Oscar: Meryl Streep, la LadyOscar, sogna la sua terza statuetta

Quando si parla di lei é difficile trovare qualcuno che non la ami e soprattutto che non la conosca: la divina Meryl Streep si prepara a raggiungere Los Angele per poter prendere parte alla cerimonia degli Academy Awards, dove é stata nominata per la 16° volta (record di tutti i tempi!) come “Miglior attrice protagonista”.? La sua prima candidatura risale al 1979 per il film “Il Cacciatore” (The Deer Hunter), ma le sue vittorie sono state solamente due: ottenne l’Oscar nel 1980 per “Kramer contro Kramer” come “attrice non protagonista” e nel 1983 vinse come “attrice protagonista” nel film drammatico “La Scelta di Sophie”. Le continue candidature durante tutti questi anni rappresentano per lei un chiaro omaggio ad una donna e attrice che ha da sempre offerto al pubblico prestazioni ad altissimo livello.

L’attrice 60enne combatte quindi con l’Oscar da 27 anni, e sono in molti i suoi colleghi a ritenere che sia il momento perfetto per consegnare a lei, la Lady Oscar, la sua meritata terza statuetta. ?Nella sua carriera sono sempre stati premiati ruoli drammatici (si sa che é un forte limite dell’Academy); stanca di continuare ad essere ricordata per la sua drammaticità, l’attrice ha deciso di abbandonare questa fase per mostrare tutta la sua versatilità con ruoli decisamente più comici. Ecco allora che arrivarono “Il diavolo veste Prada”, la commedia musicale “Mamma Mia!” dove ha davvero dato il meglio di sé, e quest’anno la commedia “E’ complicato” che uscirà nei cinema italiani il 19 marzo.

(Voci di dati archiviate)

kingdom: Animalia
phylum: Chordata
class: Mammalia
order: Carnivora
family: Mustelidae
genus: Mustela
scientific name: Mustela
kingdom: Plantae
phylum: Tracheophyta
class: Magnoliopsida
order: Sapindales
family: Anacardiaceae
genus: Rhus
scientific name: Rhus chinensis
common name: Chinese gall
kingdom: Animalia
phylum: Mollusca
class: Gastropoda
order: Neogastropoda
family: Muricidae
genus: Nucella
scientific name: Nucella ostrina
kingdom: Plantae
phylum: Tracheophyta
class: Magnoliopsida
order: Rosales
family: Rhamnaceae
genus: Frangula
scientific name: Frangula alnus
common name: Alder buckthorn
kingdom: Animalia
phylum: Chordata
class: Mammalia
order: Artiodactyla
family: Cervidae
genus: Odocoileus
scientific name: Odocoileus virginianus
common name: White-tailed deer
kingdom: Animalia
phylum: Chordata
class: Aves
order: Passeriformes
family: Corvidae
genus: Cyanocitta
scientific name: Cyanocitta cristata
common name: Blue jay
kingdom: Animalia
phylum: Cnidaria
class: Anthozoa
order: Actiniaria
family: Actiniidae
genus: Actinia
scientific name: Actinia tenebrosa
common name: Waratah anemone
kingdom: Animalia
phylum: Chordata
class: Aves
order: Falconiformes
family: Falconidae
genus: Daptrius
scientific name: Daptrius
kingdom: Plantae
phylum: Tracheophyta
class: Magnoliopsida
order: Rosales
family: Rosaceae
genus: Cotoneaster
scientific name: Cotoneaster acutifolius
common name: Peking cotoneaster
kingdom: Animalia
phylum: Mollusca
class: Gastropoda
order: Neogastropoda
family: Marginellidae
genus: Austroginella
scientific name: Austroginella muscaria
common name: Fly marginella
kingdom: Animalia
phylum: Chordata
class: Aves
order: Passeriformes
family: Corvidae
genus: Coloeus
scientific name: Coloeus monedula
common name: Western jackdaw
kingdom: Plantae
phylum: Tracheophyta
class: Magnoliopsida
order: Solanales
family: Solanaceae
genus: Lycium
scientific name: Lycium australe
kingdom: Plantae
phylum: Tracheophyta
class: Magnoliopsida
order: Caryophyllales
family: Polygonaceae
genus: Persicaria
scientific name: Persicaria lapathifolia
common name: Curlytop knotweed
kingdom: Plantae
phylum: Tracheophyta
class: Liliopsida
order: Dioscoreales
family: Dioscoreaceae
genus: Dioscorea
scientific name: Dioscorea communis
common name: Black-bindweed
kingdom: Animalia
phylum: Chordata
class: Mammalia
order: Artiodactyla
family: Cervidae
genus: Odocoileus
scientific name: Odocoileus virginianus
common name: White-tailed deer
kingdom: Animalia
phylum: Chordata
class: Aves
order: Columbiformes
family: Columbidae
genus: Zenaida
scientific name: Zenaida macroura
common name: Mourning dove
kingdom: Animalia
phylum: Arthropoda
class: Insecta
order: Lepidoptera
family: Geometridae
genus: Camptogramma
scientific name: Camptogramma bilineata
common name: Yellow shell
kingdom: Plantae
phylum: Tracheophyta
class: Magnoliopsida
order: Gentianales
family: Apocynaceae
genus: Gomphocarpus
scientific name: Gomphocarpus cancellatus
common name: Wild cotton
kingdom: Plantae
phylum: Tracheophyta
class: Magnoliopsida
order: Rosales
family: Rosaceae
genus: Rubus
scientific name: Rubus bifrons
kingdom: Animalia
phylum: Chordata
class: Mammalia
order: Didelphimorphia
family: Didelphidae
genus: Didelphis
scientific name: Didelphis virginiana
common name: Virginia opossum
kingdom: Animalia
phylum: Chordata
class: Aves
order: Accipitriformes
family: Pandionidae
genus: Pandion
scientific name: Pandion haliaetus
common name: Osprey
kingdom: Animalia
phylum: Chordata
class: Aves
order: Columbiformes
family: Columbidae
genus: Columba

> **Attività richieste**
A. Riassumi in due frasi l'articolo su Meryl Streep e l'Oscar.
B. Prosegui l'articolo su Meryl Streep e l'Oscar dopo la frase sull'uscita di «E' complicato» nei cinema italiani.

> **Risposte in sequenza**
A. Meryl Streep ha ottenuto la sua sedicesima candidatura agli Academy Awards, un record di tutti i tempi, ma ha vinto l'Oscar solo due volte: nel 1980 per «Kramer contro Kramer» come attrice non protagonista e nel 1983 per «La Scelta di Sophie» come attrice protagonista. Molti colleghi ritengono che sia il momento di consegnarle la terza statuetta, mentre lei, stanca di essere ricordata per i ruoli drammatici, è passata a ruoli più comici come «Il diavolo veste Prada», «Mamma Mia!» ed «E' complicato».

B.
Meryl Streep però ha un grandissimo problema: ciò che la separa fortemente dall’Oscar é la presenza di Sandra Bullock, che ha conquistato la sua prima candidatura a 45 anni per il film “The Blind Side”, che racconta la storia (tratta da un fatto realmente accaduto) di un un ragazzo nero che viene adottato da una donna bianca che lo aiuterà a diventare un campione di football americano. ?Il film ha sorpreso tutti agli incassi e pare che Sandra potrebbe davvero trionfare sulla collega, parallelamente sarebbe davvero ingiusto per Meryl che riceve sconfitte da 27 anni.? Ormai manca poco ed ogni dubbio o previsione diventeranno realtà.